Segment Start: DATA RECORDS
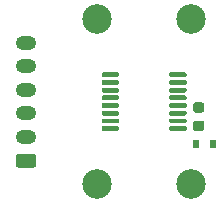
<source format=gbr>
%TF.GenerationSoftware,KiCad,Pcbnew,(5.1.9)-1*%
%TF.CreationDate,2021-10-16T13:59:42-06:00*%
%TF.ProjectId,ABSIS_Hall_Sensor,41425349-535f-4486-916c-6c5f53656e73,rev?*%
%TF.SameCoordinates,Original*%
%TF.FileFunction,Soldermask,Top*%
%TF.FilePolarity,Negative*%
%FSLAX46Y46*%
G04 Gerber Fmt 4.6, Leading zero omitted, Abs format (unit mm)*
G04 Created by KiCad (PCBNEW (5.1.9)-1) date 2021-10-16 13:59:42*
%MOMM*%
%LPD*%
G01*
G04 APERTURE LIST*
%ADD10O,1.750000X1.200000*%
%ADD11R,0.600000X0.700000*%
%ADD12C,2.500000*%
G04 APERTURE END LIST*
D10*
%TO.C,J1*%
X165847000Y-93298000D03*
X165847000Y-95298000D03*
X165847000Y-97298000D03*
X165847000Y-99298000D03*
X165847000Y-101298000D03*
G36*
G01*
X166472001Y-103898000D02*
X165221999Y-103898000D01*
G75*
G02*
X164972000Y-103648001I0J249999D01*
G01*
X164972000Y-102947999D01*
G75*
G02*
X165221999Y-102698000I249999J0D01*
G01*
X166472001Y-102698000D01*
G75*
G02*
X166722000Y-102947999I0J-249999D01*
G01*
X166722000Y-103648001D01*
G75*
G02*
X166472001Y-103898000I-249999J0D01*
G01*
G37*
%TD*%
%TO.C,U1*%
G36*
G01*
X177972000Y-96123000D02*
X177972000Y-95923000D01*
G75*
G02*
X178072000Y-95823000I100000J0D01*
G01*
X179347000Y-95823000D01*
G75*
G02*
X179447000Y-95923000I0J-100000D01*
G01*
X179447000Y-96123000D01*
G75*
G02*
X179347000Y-96223000I-100000J0D01*
G01*
X178072000Y-96223000D01*
G75*
G02*
X177972000Y-96123000I0J100000D01*
G01*
G37*
G36*
G01*
X177972000Y-96773000D02*
X177972000Y-96573000D01*
G75*
G02*
X178072000Y-96473000I100000J0D01*
G01*
X179347000Y-96473000D01*
G75*
G02*
X179447000Y-96573000I0J-100000D01*
G01*
X179447000Y-96773000D01*
G75*
G02*
X179347000Y-96873000I-100000J0D01*
G01*
X178072000Y-96873000D01*
G75*
G02*
X177972000Y-96773000I0J100000D01*
G01*
G37*
G36*
G01*
X177972000Y-97423000D02*
X177972000Y-97223000D01*
G75*
G02*
X178072000Y-97123000I100000J0D01*
G01*
X179347000Y-97123000D01*
G75*
G02*
X179447000Y-97223000I0J-100000D01*
G01*
X179447000Y-97423000D01*
G75*
G02*
X179347000Y-97523000I-100000J0D01*
G01*
X178072000Y-97523000D01*
G75*
G02*
X177972000Y-97423000I0J100000D01*
G01*
G37*
G36*
G01*
X177972000Y-98073000D02*
X177972000Y-97873000D01*
G75*
G02*
X178072000Y-97773000I100000J0D01*
G01*
X179347000Y-97773000D01*
G75*
G02*
X179447000Y-97873000I0J-100000D01*
G01*
X179447000Y-98073000D01*
G75*
G02*
X179347000Y-98173000I-100000J0D01*
G01*
X178072000Y-98173000D01*
G75*
G02*
X177972000Y-98073000I0J100000D01*
G01*
G37*
G36*
G01*
X177972000Y-98723000D02*
X177972000Y-98523000D01*
G75*
G02*
X178072000Y-98423000I100000J0D01*
G01*
X179347000Y-98423000D01*
G75*
G02*
X179447000Y-98523000I0J-100000D01*
G01*
X179447000Y-98723000D01*
G75*
G02*
X179347000Y-98823000I-100000J0D01*
G01*
X178072000Y-98823000D01*
G75*
G02*
X177972000Y-98723000I0J100000D01*
G01*
G37*
G36*
G01*
X177972000Y-99373000D02*
X177972000Y-99173000D01*
G75*
G02*
X178072000Y-99073000I100000J0D01*
G01*
X179347000Y-99073000D01*
G75*
G02*
X179447000Y-99173000I0J-100000D01*
G01*
X179447000Y-99373000D01*
G75*
G02*
X179347000Y-99473000I-100000J0D01*
G01*
X178072000Y-99473000D01*
G75*
G02*
X177972000Y-99373000I0J100000D01*
G01*
G37*
G36*
G01*
X177972000Y-100023000D02*
X177972000Y-99823000D01*
G75*
G02*
X178072000Y-99723000I100000J0D01*
G01*
X179347000Y-99723000D01*
G75*
G02*
X179447000Y-99823000I0J-100000D01*
G01*
X179447000Y-100023000D01*
G75*
G02*
X179347000Y-100123000I-100000J0D01*
G01*
X178072000Y-100123000D01*
G75*
G02*
X177972000Y-100023000I0J100000D01*
G01*
G37*
G36*
G01*
X177972000Y-100673000D02*
X177972000Y-100473000D01*
G75*
G02*
X178072000Y-100373000I100000J0D01*
G01*
X179347000Y-100373000D01*
G75*
G02*
X179447000Y-100473000I0J-100000D01*
G01*
X179447000Y-100673000D01*
G75*
G02*
X179347000Y-100773000I-100000J0D01*
G01*
X178072000Y-100773000D01*
G75*
G02*
X177972000Y-100673000I0J100000D01*
G01*
G37*
G36*
G01*
X172247000Y-100673000D02*
X172247000Y-100473000D01*
G75*
G02*
X172347000Y-100373000I100000J0D01*
G01*
X173622000Y-100373000D01*
G75*
G02*
X173722000Y-100473000I0J-100000D01*
G01*
X173722000Y-100673000D01*
G75*
G02*
X173622000Y-100773000I-100000J0D01*
G01*
X172347000Y-100773000D01*
G75*
G02*
X172247000Y-100673000I0J100000D01*
G01*
G37*
G36*
G01*
X172247000Y-100023000D02*
X172247000Y-99823000D01*
G75*
G02*
X172347000Y-99723000I100000J0D01*
G01*
X173622000Y-99723000D01*
G75*
G02*
X173722000Y-99823000I0J-100000D01*
G01*
X173722000Y-100023000D01*
G75*
G02*
X173622000Y-100123000I-100000J0D01*
G01*
X172347000Y-100123000D01*
G75*
G02*
X172247000Y-100023000I0J100000D01*
G01*
G37*
G36*
G01*
X172247000Y-99373000D02*
X172247000Y-99173000D01*
G75*
G02*
X172347000Y-99073000I100000J0D01*
G01*
X173622000Y-99073000D01*
G75*
G02*
X173722000Y-99173000I0J-100000D01*
G01*
X173722000Y-99373000D01*
G75*
G02*
X173622000Y-99473000I-100000J0D01*
G01*
X172347000Y-99473000D01*
G75*
G02*
X172247000Y-99373000I0J100000D01*
G01*
G37*
G36*
G01*
X172247000Y-98723000D02*
X172247000Y-98523000D01*
G75*
G02*
X172347000Y-98423000I100000J0D01*
G01*
X173622000Y-98423000D01*
G75*
G02*
X173722000Y-98523000I0J-100000D01*
G01*
X173722000Y-98723000D01*
G75*
G02*
X173622000Y-98823000I-100000J0D01*
G01*
X172347000Y-98823000D01*
G75*
G02*
X172247000Y-98723000I0J100000D01*
G01*
G37*
G36*
G01*
X172247000Y-98073000D02*
X172247000Y-97873000D01*
G75*
G02*
X172347000Y-97773000I100000J0D01*
G01*
X173622000Y-97773000D01*
G75*
G02*
X173722000Y-97873000I0J-100000D01*
G01*
X173722000Y-98073000D01*
G75*
G02*
X173622000Y-98173000I-100000J0D01*
G01*
X172347000Y-98173000D01*
G75*
G02*
X172247000Y-98073000I0J100000D01*
G01*
G37*
G36*
G01*
X172247000Y-97423000D02*
X172247000Y-97223000D01*
G75*
G02*
X172347000Y-97123000I100000J0D01*
G01*
X173622000Y-97123000D01*
G75*
G02*
X173722000Y-97223000I0J-100000D01*
G01*
X173722000Y-97423000D01*
G75*
G02*
X173622000Y-97523000I-100000J0D01*
G01*
X172347000Y-97523000D01*
G75*
G02*
X172247000Y-97423000I0J100000D01*
G01*
G37*
G36*
G01*
X172247000Y-96773000D02*
X172247000Y-96573000D01*
G75*
G02*
X172347000Y-96473000I100000J0D01*
G01*
X173622000Y-96473000D01*
G75*
G02*
X173722000Y-96573000I0J-100000D01*
G01*
X173722000Y-96773000D01*
G75*
G02*
X173622000Y-96873000I-100000J0D01*
G01*
X172347000Y-96873000D01*
G75*
G02*
X172247000Y-96773000I0J100000D01*
G01*
G37*
G36*
G01*
X172247000Y-96123000D02*
X172247000Y-95923000D01*
G75*
G02*
X172347000Y-95823000I100000J0D01*
G01*
X173622000Y-95823000D01*
G75*
G02*
X173722000Y-95923000I0J-100000D01*
G01*
X173722000Y-96123000D01*
G75*
G02*
X173622000Y-96223000I-100000J0D01*
G01*
X172347000Y-96223000D01*
G75*
G02*
X172247000Y-96123000I0J100000D01*
G01*
G37*
%TD*%
D11*
%TO.C,D1*%
X180275000Y-101854000D03*
X181675000Y-101854000D03*
%TD*%
%TO.C,C1*%
G36*
G01*
X180717000Y-99243000D02*
X180217000Y-99243000D01*
G75*
G02*
X179992000Y-99018000I0J225000D01*
G01*
X179992000Y-98568000D01*
G75*
G02*
X180217000Y-98343000I225000J0D01*
G01*
X180717000Y-98343000D01*
G75*
G02*
X180942000Y-98568000I0J-225000D01*
G01*
X180942000Y-99018000D01*
G75*
G02*
X180717000Y-99243000I-225000J0D01*
G01*
G37*
G36*
G01*
X180717000Y-100793000D02*
X180217000Y-100793000D01*
G75*
G02*
X179992000Y-100568000I0J225000D01*
G01*
X179992000Y-100118000D01*
G75*
G02*
X180217000Y-99893000I225000J0D01*
G01*
X180717000Y-99893000D01*
G75*
G02*
X180942000Y-100118000I0J-225000D01*
G01*
X180942000Y-100568000D01*
G75*
G02*
X180717000Y-100793000I-225000J0D01*
G01*
G37*
%TD*%
D12*
%TO.C,H2*%
X171847000Y-105298000D03*
%TD*%
%TO.C,H1*%
X171847000Y-91298000D03*
%TD*%
%TO.C,H4*%
X179847000Y-91298000D03*
%TD*%
%TO.C,H3*%
X179847000Y-105298000D03*
%TD*%
M02*

</source>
Segment End: DATA RECORDS
Only a number is wanted here. How many lines in the material contain "KiCad"?

2